§ **What you are asked to do**: Only lines holding the word "glioma" should be copied from the material.

§ **Given data**:
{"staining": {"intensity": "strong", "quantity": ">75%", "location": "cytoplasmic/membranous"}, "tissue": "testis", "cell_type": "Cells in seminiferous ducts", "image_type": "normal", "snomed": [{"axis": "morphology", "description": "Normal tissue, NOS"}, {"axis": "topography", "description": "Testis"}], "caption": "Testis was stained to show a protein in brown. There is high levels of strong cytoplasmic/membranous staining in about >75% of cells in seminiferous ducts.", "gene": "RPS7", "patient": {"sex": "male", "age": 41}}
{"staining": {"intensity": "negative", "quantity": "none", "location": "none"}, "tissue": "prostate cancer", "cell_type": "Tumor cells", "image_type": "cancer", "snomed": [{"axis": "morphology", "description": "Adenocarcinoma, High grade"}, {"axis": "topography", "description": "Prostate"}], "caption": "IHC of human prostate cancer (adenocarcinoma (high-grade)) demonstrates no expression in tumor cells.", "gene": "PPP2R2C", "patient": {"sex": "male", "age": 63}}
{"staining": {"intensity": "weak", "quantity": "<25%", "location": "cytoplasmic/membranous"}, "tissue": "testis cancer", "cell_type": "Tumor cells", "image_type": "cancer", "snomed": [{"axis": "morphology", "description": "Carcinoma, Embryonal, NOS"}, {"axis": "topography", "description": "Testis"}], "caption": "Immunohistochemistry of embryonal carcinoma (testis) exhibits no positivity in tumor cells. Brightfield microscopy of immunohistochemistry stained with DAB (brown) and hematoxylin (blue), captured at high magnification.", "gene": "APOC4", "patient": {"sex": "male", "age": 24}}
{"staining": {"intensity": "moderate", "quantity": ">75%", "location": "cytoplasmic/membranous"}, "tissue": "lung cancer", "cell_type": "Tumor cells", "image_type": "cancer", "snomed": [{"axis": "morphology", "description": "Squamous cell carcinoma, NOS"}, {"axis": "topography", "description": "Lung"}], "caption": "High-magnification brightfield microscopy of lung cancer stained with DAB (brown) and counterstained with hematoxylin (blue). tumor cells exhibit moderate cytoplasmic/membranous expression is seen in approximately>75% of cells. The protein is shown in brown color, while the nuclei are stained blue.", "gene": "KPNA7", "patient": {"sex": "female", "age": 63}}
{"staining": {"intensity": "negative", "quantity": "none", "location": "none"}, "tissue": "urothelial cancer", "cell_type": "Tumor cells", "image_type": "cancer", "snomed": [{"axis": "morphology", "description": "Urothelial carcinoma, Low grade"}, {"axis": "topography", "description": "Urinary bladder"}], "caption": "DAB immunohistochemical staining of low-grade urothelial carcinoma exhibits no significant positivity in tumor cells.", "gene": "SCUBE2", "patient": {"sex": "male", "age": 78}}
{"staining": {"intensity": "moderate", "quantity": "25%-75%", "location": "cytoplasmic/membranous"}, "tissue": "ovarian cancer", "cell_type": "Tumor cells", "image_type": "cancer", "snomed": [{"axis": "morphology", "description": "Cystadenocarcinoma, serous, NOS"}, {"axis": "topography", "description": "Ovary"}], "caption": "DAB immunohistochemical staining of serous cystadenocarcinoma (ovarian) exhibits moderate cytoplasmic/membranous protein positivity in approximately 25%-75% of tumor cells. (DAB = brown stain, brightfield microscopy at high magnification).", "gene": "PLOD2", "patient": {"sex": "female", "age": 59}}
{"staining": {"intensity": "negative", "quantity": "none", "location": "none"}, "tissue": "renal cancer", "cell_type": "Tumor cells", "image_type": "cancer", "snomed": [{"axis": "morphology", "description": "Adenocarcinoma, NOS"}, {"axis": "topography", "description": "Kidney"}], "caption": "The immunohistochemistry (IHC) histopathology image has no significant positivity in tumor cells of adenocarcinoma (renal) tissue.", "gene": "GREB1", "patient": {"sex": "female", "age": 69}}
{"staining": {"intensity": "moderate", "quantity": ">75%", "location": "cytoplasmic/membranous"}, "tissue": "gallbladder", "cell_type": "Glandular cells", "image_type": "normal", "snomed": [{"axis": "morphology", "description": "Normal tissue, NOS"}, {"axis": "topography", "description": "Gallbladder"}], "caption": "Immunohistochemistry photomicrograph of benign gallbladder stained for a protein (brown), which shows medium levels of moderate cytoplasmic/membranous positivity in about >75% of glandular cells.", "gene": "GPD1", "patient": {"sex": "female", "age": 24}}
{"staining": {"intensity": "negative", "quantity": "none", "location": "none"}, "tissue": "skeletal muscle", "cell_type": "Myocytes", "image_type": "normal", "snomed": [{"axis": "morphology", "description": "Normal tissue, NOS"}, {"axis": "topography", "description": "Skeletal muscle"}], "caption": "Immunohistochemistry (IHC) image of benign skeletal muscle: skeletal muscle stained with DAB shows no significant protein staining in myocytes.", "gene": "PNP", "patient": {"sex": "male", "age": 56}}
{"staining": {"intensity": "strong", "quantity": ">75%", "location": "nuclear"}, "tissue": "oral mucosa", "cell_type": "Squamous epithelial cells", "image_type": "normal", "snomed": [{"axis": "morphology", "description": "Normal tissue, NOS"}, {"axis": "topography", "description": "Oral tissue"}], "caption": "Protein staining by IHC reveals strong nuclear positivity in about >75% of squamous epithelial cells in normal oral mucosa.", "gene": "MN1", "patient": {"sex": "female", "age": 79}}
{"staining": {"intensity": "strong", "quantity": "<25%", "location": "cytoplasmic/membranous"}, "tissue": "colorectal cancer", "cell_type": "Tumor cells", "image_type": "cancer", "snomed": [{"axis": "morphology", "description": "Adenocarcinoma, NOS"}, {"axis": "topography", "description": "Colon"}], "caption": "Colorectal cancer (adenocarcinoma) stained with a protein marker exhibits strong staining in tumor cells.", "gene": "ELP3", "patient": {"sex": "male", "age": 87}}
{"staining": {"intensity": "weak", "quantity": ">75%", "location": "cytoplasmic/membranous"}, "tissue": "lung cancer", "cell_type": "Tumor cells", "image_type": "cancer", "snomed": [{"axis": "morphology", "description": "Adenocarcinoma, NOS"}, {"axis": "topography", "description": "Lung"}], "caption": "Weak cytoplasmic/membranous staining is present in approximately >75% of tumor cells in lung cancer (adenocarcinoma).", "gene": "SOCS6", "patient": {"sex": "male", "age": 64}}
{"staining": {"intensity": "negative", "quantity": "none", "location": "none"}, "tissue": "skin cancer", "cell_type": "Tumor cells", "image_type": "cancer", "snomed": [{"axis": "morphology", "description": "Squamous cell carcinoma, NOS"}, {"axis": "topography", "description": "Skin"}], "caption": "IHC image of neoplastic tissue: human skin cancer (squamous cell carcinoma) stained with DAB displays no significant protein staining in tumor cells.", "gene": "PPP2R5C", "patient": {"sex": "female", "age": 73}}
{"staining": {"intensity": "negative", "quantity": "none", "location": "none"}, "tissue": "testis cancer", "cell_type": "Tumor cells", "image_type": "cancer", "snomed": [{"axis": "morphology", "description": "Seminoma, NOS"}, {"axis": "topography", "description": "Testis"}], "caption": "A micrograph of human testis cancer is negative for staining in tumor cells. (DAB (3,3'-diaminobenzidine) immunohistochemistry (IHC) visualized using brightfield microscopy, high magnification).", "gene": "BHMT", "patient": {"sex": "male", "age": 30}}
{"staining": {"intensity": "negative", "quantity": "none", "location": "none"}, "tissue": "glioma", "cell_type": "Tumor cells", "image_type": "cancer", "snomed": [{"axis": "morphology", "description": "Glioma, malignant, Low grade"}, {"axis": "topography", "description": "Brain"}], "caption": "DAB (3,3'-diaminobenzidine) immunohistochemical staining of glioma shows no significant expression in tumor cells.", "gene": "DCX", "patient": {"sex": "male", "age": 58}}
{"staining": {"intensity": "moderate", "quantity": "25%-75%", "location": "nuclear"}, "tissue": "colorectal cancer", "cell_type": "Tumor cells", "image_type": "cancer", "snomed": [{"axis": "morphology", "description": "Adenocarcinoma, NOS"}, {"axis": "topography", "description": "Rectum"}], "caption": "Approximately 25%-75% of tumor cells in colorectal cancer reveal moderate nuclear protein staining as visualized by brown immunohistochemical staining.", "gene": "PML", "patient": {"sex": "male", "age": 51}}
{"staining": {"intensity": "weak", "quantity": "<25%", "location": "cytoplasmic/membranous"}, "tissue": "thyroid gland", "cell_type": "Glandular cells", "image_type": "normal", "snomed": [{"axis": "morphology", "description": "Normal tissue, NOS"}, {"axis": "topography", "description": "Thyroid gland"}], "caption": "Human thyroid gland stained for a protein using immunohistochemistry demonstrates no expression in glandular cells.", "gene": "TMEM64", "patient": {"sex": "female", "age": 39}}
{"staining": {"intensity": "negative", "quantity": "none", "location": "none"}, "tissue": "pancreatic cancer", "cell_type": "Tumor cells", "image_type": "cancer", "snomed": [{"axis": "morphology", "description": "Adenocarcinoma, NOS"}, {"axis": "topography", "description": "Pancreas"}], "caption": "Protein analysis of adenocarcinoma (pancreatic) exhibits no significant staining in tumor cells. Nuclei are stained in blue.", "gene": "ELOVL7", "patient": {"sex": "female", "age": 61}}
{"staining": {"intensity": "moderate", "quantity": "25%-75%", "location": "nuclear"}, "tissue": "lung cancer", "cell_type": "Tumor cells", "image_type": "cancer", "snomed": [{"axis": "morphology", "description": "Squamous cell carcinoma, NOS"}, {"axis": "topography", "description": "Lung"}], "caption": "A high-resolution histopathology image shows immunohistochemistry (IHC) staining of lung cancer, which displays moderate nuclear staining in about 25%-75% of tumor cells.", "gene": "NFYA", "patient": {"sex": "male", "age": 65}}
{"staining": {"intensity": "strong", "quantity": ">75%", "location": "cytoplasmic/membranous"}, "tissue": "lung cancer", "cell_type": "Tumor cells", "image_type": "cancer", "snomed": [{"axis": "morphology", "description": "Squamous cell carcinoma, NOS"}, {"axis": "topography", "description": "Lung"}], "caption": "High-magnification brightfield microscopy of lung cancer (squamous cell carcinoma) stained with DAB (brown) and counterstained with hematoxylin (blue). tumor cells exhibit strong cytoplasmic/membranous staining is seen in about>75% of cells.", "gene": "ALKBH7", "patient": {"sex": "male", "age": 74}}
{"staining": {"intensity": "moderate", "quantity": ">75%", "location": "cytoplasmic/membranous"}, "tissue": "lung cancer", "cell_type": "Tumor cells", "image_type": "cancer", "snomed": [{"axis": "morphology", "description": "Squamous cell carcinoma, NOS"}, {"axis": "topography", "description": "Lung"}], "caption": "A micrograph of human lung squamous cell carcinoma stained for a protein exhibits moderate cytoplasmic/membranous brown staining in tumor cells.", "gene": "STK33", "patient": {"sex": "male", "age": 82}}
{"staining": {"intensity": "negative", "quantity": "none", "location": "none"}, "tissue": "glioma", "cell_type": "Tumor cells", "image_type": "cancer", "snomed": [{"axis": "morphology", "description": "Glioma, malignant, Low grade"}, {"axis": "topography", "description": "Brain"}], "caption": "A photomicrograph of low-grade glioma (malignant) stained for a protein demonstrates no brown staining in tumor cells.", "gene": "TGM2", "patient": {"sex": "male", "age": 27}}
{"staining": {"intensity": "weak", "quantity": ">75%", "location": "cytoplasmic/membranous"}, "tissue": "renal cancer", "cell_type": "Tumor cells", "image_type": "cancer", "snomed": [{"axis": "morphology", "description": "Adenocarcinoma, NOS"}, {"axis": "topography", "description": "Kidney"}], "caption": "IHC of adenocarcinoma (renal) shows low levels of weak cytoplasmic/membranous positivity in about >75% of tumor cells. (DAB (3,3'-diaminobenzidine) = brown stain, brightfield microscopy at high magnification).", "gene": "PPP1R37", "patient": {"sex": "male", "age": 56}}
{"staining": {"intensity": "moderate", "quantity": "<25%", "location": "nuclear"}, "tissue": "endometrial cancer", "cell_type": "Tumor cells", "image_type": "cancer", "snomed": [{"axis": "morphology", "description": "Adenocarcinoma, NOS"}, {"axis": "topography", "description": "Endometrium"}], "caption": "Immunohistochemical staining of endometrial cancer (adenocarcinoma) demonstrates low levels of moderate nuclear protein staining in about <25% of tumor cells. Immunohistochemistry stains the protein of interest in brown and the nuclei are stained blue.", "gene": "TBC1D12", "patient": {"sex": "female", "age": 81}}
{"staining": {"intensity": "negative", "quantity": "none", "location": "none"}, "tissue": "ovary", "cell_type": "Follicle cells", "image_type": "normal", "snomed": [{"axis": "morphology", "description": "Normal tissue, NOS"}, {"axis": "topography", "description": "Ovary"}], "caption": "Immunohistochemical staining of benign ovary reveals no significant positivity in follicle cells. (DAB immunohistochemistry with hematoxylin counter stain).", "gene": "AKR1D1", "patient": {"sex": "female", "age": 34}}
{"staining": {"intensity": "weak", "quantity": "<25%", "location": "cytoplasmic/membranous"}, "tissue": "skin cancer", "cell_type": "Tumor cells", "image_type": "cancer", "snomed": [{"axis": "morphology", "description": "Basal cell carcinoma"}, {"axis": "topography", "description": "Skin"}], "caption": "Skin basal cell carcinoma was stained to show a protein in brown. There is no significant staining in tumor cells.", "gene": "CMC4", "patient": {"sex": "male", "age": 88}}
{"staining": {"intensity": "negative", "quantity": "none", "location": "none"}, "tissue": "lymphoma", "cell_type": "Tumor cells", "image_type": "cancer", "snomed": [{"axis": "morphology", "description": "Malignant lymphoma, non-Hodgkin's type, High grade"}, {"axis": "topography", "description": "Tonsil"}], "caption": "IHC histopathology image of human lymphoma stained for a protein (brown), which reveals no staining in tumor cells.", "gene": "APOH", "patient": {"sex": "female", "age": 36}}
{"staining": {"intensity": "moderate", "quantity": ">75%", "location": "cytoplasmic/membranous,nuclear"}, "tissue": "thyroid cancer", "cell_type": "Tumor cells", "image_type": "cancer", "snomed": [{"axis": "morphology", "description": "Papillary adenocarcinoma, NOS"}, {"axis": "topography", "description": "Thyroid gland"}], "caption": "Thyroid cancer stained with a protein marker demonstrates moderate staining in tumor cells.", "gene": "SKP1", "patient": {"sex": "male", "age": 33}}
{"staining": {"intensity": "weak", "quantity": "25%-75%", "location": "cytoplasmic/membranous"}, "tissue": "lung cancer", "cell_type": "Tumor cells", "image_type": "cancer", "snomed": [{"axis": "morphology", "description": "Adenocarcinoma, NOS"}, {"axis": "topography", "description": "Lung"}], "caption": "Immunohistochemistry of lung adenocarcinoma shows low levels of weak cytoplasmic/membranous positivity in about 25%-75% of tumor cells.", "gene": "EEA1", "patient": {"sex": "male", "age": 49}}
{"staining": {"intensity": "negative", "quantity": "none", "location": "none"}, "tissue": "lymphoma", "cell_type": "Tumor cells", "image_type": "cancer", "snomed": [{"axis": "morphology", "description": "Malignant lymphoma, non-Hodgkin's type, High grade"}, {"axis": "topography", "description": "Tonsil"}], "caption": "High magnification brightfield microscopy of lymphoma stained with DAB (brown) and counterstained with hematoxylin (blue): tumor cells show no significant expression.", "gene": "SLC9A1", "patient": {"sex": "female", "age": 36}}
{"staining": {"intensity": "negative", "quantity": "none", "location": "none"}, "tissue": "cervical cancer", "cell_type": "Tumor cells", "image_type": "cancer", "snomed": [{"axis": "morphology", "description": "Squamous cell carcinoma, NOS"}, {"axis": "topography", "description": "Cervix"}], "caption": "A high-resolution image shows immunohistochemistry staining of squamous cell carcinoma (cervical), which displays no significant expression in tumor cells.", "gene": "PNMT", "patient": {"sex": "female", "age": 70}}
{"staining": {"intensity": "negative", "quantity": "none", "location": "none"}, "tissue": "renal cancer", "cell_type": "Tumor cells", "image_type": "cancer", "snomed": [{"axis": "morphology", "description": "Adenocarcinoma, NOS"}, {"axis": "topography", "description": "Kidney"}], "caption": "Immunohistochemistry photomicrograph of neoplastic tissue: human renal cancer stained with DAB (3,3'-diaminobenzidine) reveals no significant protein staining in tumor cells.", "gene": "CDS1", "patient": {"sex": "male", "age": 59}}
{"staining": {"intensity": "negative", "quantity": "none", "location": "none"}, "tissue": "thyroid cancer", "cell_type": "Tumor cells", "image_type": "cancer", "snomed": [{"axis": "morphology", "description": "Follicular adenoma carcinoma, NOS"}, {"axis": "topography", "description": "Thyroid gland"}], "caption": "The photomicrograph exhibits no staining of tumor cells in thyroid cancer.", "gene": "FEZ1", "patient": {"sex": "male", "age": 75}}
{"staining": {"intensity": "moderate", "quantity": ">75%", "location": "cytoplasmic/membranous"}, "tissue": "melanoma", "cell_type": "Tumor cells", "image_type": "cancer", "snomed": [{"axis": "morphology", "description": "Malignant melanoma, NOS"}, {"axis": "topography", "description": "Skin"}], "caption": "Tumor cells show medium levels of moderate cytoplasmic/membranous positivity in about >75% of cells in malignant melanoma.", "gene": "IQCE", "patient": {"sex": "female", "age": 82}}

§ **Answer for the task**:
{"staining": {"intensity": "negative", "quantity": "none", "location": "none"}, "tissue": "glioma", "cell_type": "Tumor cells", "image_type": "cancer", "snomed": [{"axis": "morphology", "description": "Glioma, malignant, Low grade"}, {"axis": "topography", "description": "Brain"}], "caption": "DAB (3,3'-diaminobenzidine) immunohistochemical staining of glioma shows no significant expression in tumor cells.", "gene": "DCX", "patient": {"sex": "male", "age": 58}}
{"staining": {"intensity": "negative", "quantity": "none", "location": "none"}, "tissue": "glioma", "cell_type": "Tumor cells", "image_type": "cancer", "snomed": [{"axis": "morphology", "description": "Glioma, malignant, Low grade"}, {"axis": "topography", "description": "Brain"}], "caption": "A photomicrograph of low-grade glioma (malignant) stained for a protein demonstrates no brown staining in tumor cells.", "gene": "TGM2", "patient": {"sex": "male", "age": 27}}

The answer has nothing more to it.